Brian attempted to teach our father-in-law Bill, whose lack of experience with a rod rivaled mine, and me to fish. As students, Bill and I had trouble focusing. This was Canada, after all, and there was always a bottle of Molson's or LaBatt's within easy reach. And we did want to drink in the Canadian experience, eh. As a result, each time Brian pulled his line from the water that week there was a fish attached, while Bill and I pulled up little more than an occasional sample of aquatic plant life.

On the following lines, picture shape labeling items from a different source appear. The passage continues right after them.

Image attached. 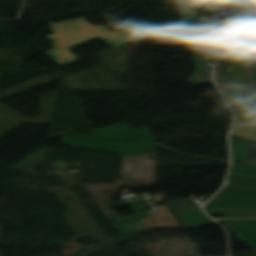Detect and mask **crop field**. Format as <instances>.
<instances>
[{
	"mask_svg": "<svg viewBox=\"0 0 256 256\" xmlns=\"http://www.w3.org/2000/svg\"><path fill=\"white\" fill-rule=\"evenodd\" d=\"M50 29L54 34L46 37L55 47L43 54L62 66L80 60L70 49L97 37L111 47L135 40L125 31L111 32L102 25L94 27L84 19L53 25Z\"/></svg>",
	"mask_w": 256,
	"mask_h": 256,
	"instance_id": "1",
	"label": "crop field"
},
{
	"mask_svg": "<svg viewBox=\"0 0 256 256\" xmlns=\"http://www.w3.org/2000/svg\"><path fill=\"white\" fill-rule=\"evenodd\" d=\"M94 134L63 138L68 146L98 149L121 154L154 153L155 136L148 128L135 129L127 123L93 130Z\"/></svg>",
	"mask_w": 256,
	"mask_h": 256,
	"instance_id": "2",
	"label": "crop field"
},
{
	"mask_svg": "<svg viewBox=\"0 0 256 256\" xmlns=\"http://www.w3.org/2000/svg\"><path fill=\"white\" fill-rule=\"evenodd\" d=\"M205 39L207 41L206 43H204L202 46L193 48L196 71L187 82L189 84H212V70L206 69L203 51L228 49L229 47L227 37L221 25H219L211 34L205 37Z\"/></svg>",
	"mask_w": 256,
	"mask_h": 256,
	"instance_id": "3",
	"label": "crop field"
},
{
	"mask_svg": "<svg viewBox=\"0 0 256 256\" xmlns=\"http://www.w3.org/2000/svg\"><path fill=\"white\" fill-rule=\"evenodd\" d=\"M170 207L183 228L199 227L216 224L207 218L192 198H182L165 202Z\"/></svg>",
	"mask_w": 256,
	"mask_h": 256,
	"instance_id": "4",
	"label": "crop field"
},
{
	"mask_svg": "<svg viewBox=\"0 0 256 256\" xmlns=\"http://www.w3.org/2000/svg\"><path fill=\"white\" fill-rule=\"evenodd\" d=\"M205 209L256 207V189L224 188Z\"/></svg>",
	"mask_w": 256,
	"mask_h": 256,
	"instance_id": "5",
	"label": "crop field"
},
{
	"mask_svg": "<svg viewBox=\"0 0 256 256\" xmlns=\"http://www.w3.org/2000/svg\"><path fill=\"white\" fill-rule=\"evenodd\" d=\"M231 71H216L217 84L255 86L249 72L240 57L228 60Z\"/></svg>",
	"mask_w": 256,
	"mask_h": 256,
	"instance_id": "6",
	"label": "crop field"
},
{
	"mask_svg": "<svg viewBox=\"0 0 256 256\" xmlns=\"http://www.w3.org/2000/svg\"><path fill=\"white\" fill-rule=\"evenodd\" d=\"M223 224L246 245H256V219L224 220Z\"/></svg>",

When the week was done, however, I was the one who had reeled in the biggest fish. To be honest, it wasn't much bigger than many of the fish Brian landed, and it was the only one I caught that week. But it was the biggest, and I am sure there was something bigger than myself at work that day.

I was sitting with three others in a small motorboat. My line was in the water, and my mind was somewhere else, perhaps in the gutter. "Tom, I think you've got a fish," Brian yelled, rousing me from my reverie.

I hadn't been paying attention and was momentarily unable to properly assess the situation. But some force got my hand cranking the reel. A minute later, a northern pike was beside the boat. With one nifty flick of my wrists, or maybe after several maladroit attempts at niftiness, the fish was onboard and madly flopping around. Exhausted from the epic battle, I let Brian remove the hook and put the beast out of its misery.

But why me? Why did it fall to me to land the leviathan of the week? Was it just one of those things? No. The Intelligent Designer had detected some dangerous irregularity in that fish, and in order to preserve the northern pike gene pool and to prevent any unauthorized evolution, he called upon me. And I, a novice angler, answered his call. The world is a better place because I was there when the Intelligent Designer decided that fish had to go.

To be put in that situation and to acquit myself as nobly as I did makes me humble. And I am so very, very proud - justly proud, I think, of my humility.